38 David Cameron speech, 22 January 2010, available at: https://conservative-speeches.sayit.mysociety.org/speech/601543
CHAPTER 6
ASYLUM: SANDBANKS AND CROCODILES
‘The Secretary of State … considered your account of crossing the Zaire River by canoe at night to be totally implausible. The Secretary of State is aware of the size, strength and considerable dangers posed by the river such as shifting sandbanks and crocodiles.’
So wrote an official at the Home Office in the early ’90s, in an example cited by charity Asylum Aid in their report ‘No Reason At All’.1 That was in 1995, before the internet transformed the way we live, and the canoeist in question struggled to prove that the Secretary of State did not know what he was talking about. These days, a simple search on Google quickly reveals multiple pictures of people in canoes on the Zaire (or Congo) Ri
ver. And there are no crocodiles in sight. From where had the official landed on the idea of the sandbanks and crocodiles? Were these hazards derived from an old geography textbook, a guidebook or perhaps from novelist Joseph Conrad? Or were they entirely imaginary, invented to justify a literally pre-judged refusal of asylum? There is something about the language and tone (‘totally implausible … considerable dangers’) that suggests this was no reason for refusal, but rather an excuse.
One evening in 2012, I was called to a house in south London by members of a religious community who wanted me to advise one of their members. The community had been badly persecuted in their country of origin and the man claimed to have been shot in the head before managing to flee. It later turned out that the bullet was still lodged in his skull, and he had an X-ray to prove it. He was there that evening, walking and talking, and he showed me the X-ray himself. I am no doctor, but it looked a lot like an X-ray of a bullet in a skull to me. Obviously, he had been rather lucky to take a bullet to the head and survive, although it might also be said that, on a more fundamental level, he had been pretty unlucky to be shot at in the first place. He was due to have the bullet removed the next day at hospital and the following week he would be interviewed by the Home Office.
It might reasonably be thought that a man from a persecuted religious minority with an X-ray of an actual bullet in his head stood a pretty good chance of getting asylum. But it was my job to think like a Home Office civil servant so we could prepare the case as best we could. And all of the rest of us there that evening had seen apparently very strong cases refused.
To begin with, my client would need to show proof that he was a refugee, and to do that, he would have to pass two tests. The first is whether he is believed.
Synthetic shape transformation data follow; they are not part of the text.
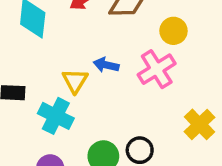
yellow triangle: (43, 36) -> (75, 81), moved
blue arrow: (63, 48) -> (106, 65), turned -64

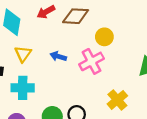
yellow triangle: (75, 81) -> (23, 54), moved
cyan cross: (56, 116) -> (23, 88), turned -30

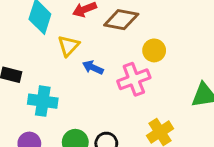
yellow triangle: (23, 54) -> (68, 46), moved

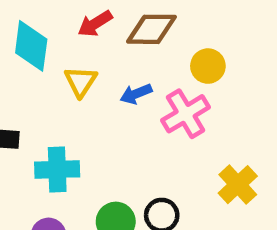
blue arrow: (93, 67) -> (136, 94), moved, turned -36

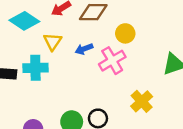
cyan diamond: (31, 46) -> (24, 21), turned -64
cyan cross: (57, 169) -> (35, 68), moved

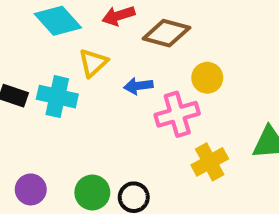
yellow cross: (142, 101) -> (210, 162), moved

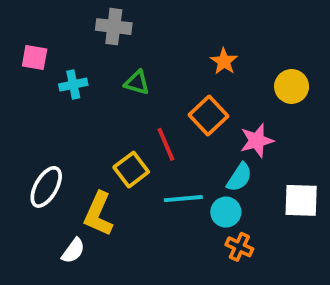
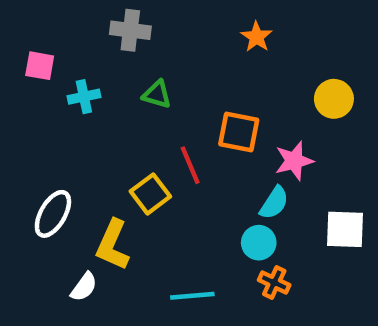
orange star: (224, 61) -> (256, 37), moved
orange square: (208, 115) -> (239, 132), turned -36
cyan line: (183, 199) -> (192, 296), moved

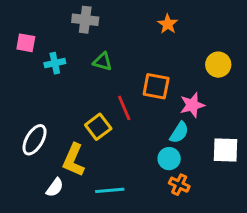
cyan line: (192, 296) -> (110, 190), moved

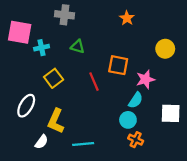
pink square: (26, 43) -> (20, 32), size x1.6
yellow square: (98, 127) -> (54, 78), moved

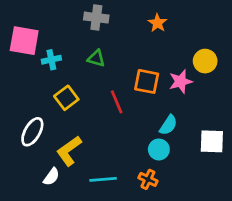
gray cross: (64, 15) -> (96, 18), moved
pink star: (145, 79) -> (181, 81), moved
yellow L-shape: (56, 121) -> (69, 151), turned 30
orange cross: (136, 140) -> (148, 179), moved

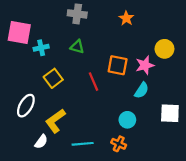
cyan semicircle: (168, 125) -> (142, 90), moved

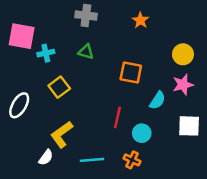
pink star: (145, 65) -> (183, 85), moved
red line: (94, 82) -> (117, 117), moved, turned 36
white ellipse: (26, 106) -> (19, 105), moved

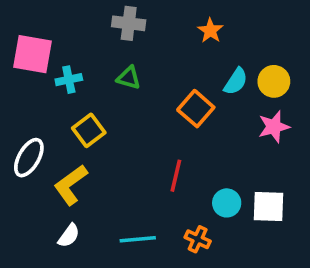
orange square: (131, 73) -> (196, 109), turned 30
cyan semicircle: (158, 100) -> (236, 81), moved
white square: (189, 126) -> (268, 207), moved
cyan circle: (142, 133) -> (227, 203), moved
yellow L-shape: (62, 134) -> (71, 185), moved

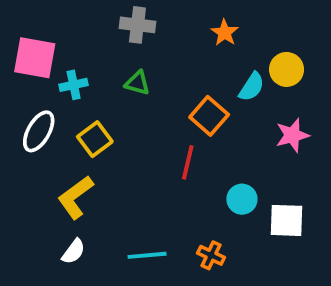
yellow circle: (274, 81) -> (287, 69), moved
white ellipse: (29, 158) -> (39, 131), moved
red line: (176, 176) -> (188, 162), moved
cyan circle: (227, 203) -> (242, 199), moved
Officials at the Home Office like to refer to this as being ‘credible’ rather than ‘truthful’, as it is much more acceptable to say a person is ‘not credible’ than to say they are a liar. When an asylum claim fails, this is almost always the reason why: because the asylum seeker is considered to be ‘not credible’. Then, the second test my client would need to pass would be to show that he meets the legal definition of a refugee, as set out in the Refugee Convention. This definition requires that a person has a well-founded fear of being persecuted for reasons of race, religion, nationality, membership of a particular social group or political opinion, is outside their own country and would be unable to obtain protection within their country if they were to return.